## RECORDS FOR THIS TASK
..........
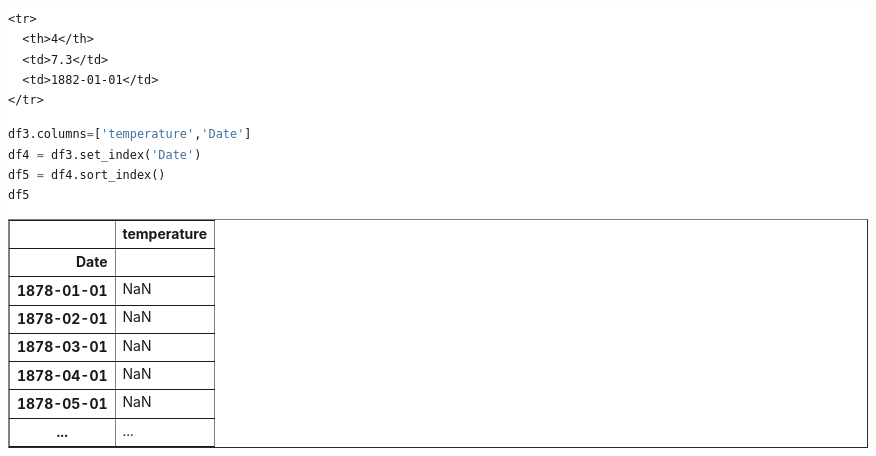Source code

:     <tr>
      <th>4</th>
      <td>7.3</td>
      <td>1882-01-01</td>
    </tr>
  </tbody>
</table>
</div>

```python
df3.columns=['temperature','Date']
df4 = df3.set_index('Date')
df5 = df4.sort_index()
df5
```

<div>
<style scoped>
    .dataframe tbody tr th:only-of-type {
        vertical-align: middle;
    }

    .dataframe tbody tr th {
        vertical-align: top;
    }

    .dataframe thead th {
        text-align: right;
    }

</style>
<table border="1" class="dataframe">
  <thead>
    <tr style="text-align: right;">
      <th></th>
      <th>temperature</th>
    </tr>
    <tr>
      <th>Date</th>
      <th></th>
    </tr>
  </thead>
  <tbody>
    <tr>
      <th>1878-01-01</th>
      <td>NaN</td>
    </tr>
    <tr>
      <th>1878-02-01</th>
      <td>NaN</td>
    </tr>
    <tr>
      <th>1878-03-01</th>
      <td>NaN</td>
    </tr>
    <tr>
      <th>1878-04-01</th>
      <td>NaN</td>
    </tr>
    <tr>
      <th>1878-05-01</th>
      <td>NaN</td>
    </tr>
    <tr>
      <th>...</th>
      <td>...</td>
..........
## WORK INSTRUCTION
For this exercise, copy each line from the listing above that has the word "temperature".

## ANSWER TO THIS TASK
df3.columns=['temperature','Date']
      <th>temperature</th>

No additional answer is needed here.